Part of me dragging my feet on this paper has been trying to get Big Bang nucleosynthesis and the acoustic peaks right. If I assume T_yr=31,500K that also lines up with 13Kyr. None of this seemed right until I went and calculated what a fast speed of light during this timeline meant, and I showed that within this 13k years,
340 million years of local time passed. So galaxies had 340 million years to form compared to CDM's 380k years. If S Theory is to be believed, this explains why we are seeing galaxies when we shouldn't.
I'm a long way away from that though, since I have to deal with some of the thermodynamics of BBN more formally than I have been. In order to even start that, I need to be able to calculate units of stuff. At this point, I decided I needed an anchor for my growth law and set present-day speed of light = dS/dt @ S = 0.218. This allows me to calculate length from how long it takes for my photon to travel from one point to the next. Gives me energy in Joules, and based on energy, lets me calculate massall in SI units. That's pretty cool I guess.
Next up: WTF do I do about electrical properties? I decided that the fundamental unit of charge comes from the electron, so I need to find the first SEM that gives me the right spin, mass, and quantized charge of an electron. Turns out, my electron is a 23-node SEM, and all of a sudden I can calculate electrical units.
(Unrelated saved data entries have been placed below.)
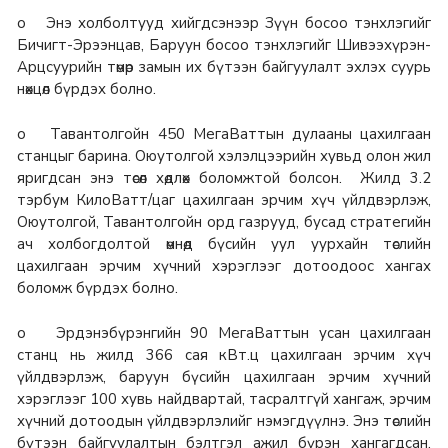
o Энэ холболтууд хийгдсэнээр Зүүн босоо тэнхлэгийг
Бичигт-Эрээнцав, Баруун босоо тэнхлэгийг Шивээхүрэн-
Арцсуурийн төмөр замын их бүтээн байгуулалт эхлэх суурь
нөхцөл бүрдэх болно.
o Тавантолгойн 450 МегаВаттын дулааны цахилгаан
станцыг барина. Оюутолгой хэлэлцээрийн хувьд олон жил
яригдсан энэ төсөл хөдлөх боломжтой болсон. Жилд 3.2
тэрбум КилоВатт/цаг цахилгаан эрчим хүч үйлдвэрлэж,
Оюутолгой, Тавантолгойн орд газрууд, бусад стратегийн
ач холбогдолтой өмнөд бүсийн уул уурхайн төслийн
цахилгаан эрчим хүчний хэрэглээг дотоодоос хангах
боломж бүрдэх болно.
o Эрдэнэбүрэнгийн 90 МегаВаттын усан цахилгаан
станц нь жилд 366 сая кВт.ц цахилгаан эрчим хүч
үйлдвэрлэж, баруун бүсийн цахилгаан эрчим хүчний
хэрэглээг 100 хувь найдвартай, тасралтгүй хангаж, эрчим
хүчний дотоодын үйлдвэрлэлийг нэмэгдүүлнэ. Энэ төслийн
бүтээн байгуулалтын бэлтгэл ажил бүрэн хангагдсан.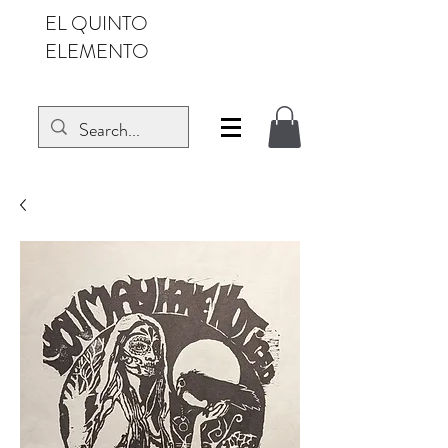
EL QUINTO
ELEMENTO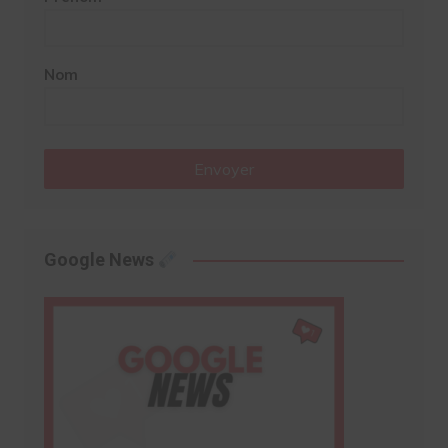
Nom
Envoyer
Google News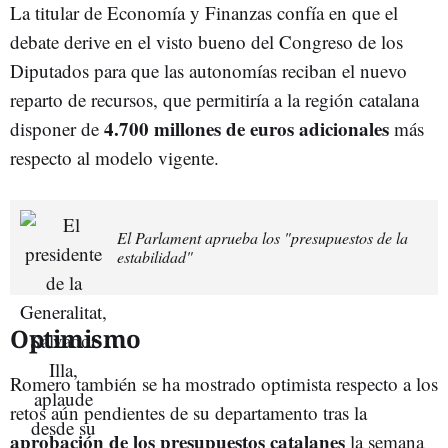
La titular de Economía y Finanzas confía en que el
debate derive en el visto bueno del Congreso de los
Diputados para que las autonomías reciban el nuevo
reparto de recursos, que permitiría a la región catalana
4.700 millones de euros adicionales
disponer de
más
respecto al modelo vigente.
El Parlament aprueba los "presupuestos de la
estabilidad"
Optimismo
Romero también se ha mostrado optimista respecto a los
retos aún pendientes de su departamento tras la
aprobación de los presupuestos catalanes
la semana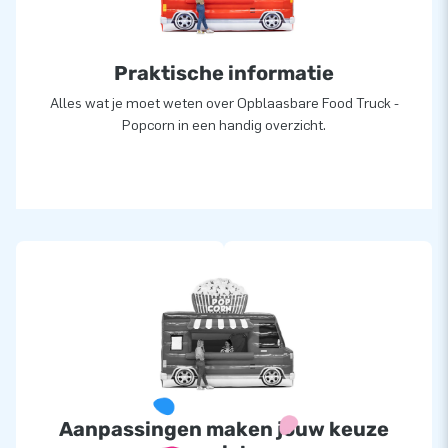
Praktische informatie
Alles wat je moet weten over Opblaasbare Food Truck -
Popcorn in een handig overzicht.
Aanpassingen maken jouw keuze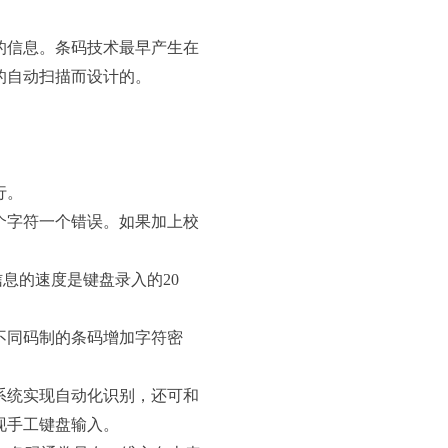
的信息。条码技术最早产生在
的自动扫描而设计的。
行。
0个字符一个错误。如果加上校
息的速度是键盘录入的20
不同码制的条码增加字符密
系统实现自动化识别，还可和
现手工键盘输入。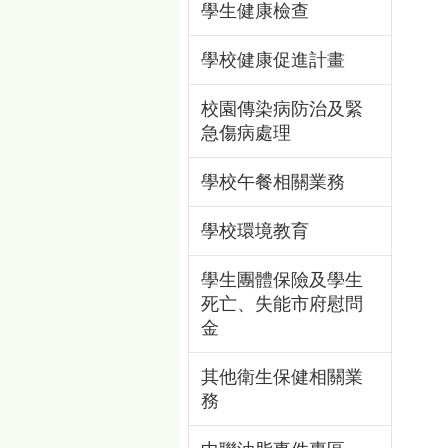
學生健康檢查
學校健康促進計畫
校園傳染病防治及緊
急傷病處理
學校午餐相關業務
學校環境教育
學生團體保險及學生
死亡、失能市府慰問
金
其他衛生保健相關業
務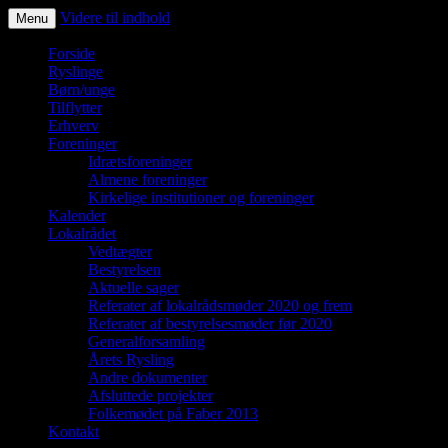
Videre til indhold
Menu
Ryslinge – et liv i fællesskaber
Forside
Ryslinge
Børn/unge
Tilflytter
Erhverv
Foreninger
Idrætsforeninger
Almene foreninger
Kirkelige institutioner og foreninger
Kalender
Lokalrådet
Vedtægter
Bestyrelsen
Aktuelle sager
Referater af lokalrådsmøder 2020 og frem
Referater af bestyrelsesmøder før 2020
Generalforsamling
Årets Rysling
Andre dokumenter
Afsluttede projekter
Folkemødet på Faber 2013
Kontakt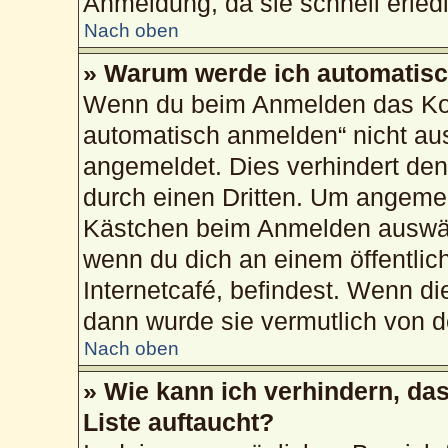
Anmeldung, da sie schnell erledig
Nach oben
» Warum werde ich automatis
Wenn du beim Anmelden das Kon
automatisch anmelden“ nicht ausw
angemeldet. Dies verhindert de
durch einen Dritten. Um angemel
Kästchen beim Anmelden auswähl
wenn du dich an einem öffentlic
Internetcafé, befindest. Wenn di
dann wurde sie vermutlich von d
Nach oben
» Wie kann ich verhindern, da
Liste auftaucht?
Assuming of course, it is an electron.
From here, I can get Maxwell's equations, and just for the fun of it, I can show Lorentz invariants.
Again, I'm not even convinced of all this. I don't personally like that the electron takes 23 nodes to show up, and I'm not sure I can articulate why. What I think needs to happen is for the constraints that produce these particles to somehow be eigenstates of the entanglement field. Like in real life, all ~10^80 electrons in the universe are exactly the same, so there must be some entanglement state that stabilizes at that exact configuration and does it every time. Quite the interesting problem right there. The constraint matrix I have just feels too complicated to be right. Too many miracles would have to happen to get this exact constraint combination:

Next up on my list: I gotta get my quantum zoo sorted. And part of this is solving the higgs field. I believe I have the higgs field already accounted for in my lagrangian. It appears part of the asymmetric constraint equation that's responsible for mass. If I can show that eigenstates result in known particles, then I'll dust off the mantel for my future Nobel Prize. That's certainly not going to happen over night. Until then, I'll keep plugging along on my free time. . I'll post the latest paper revision shortly.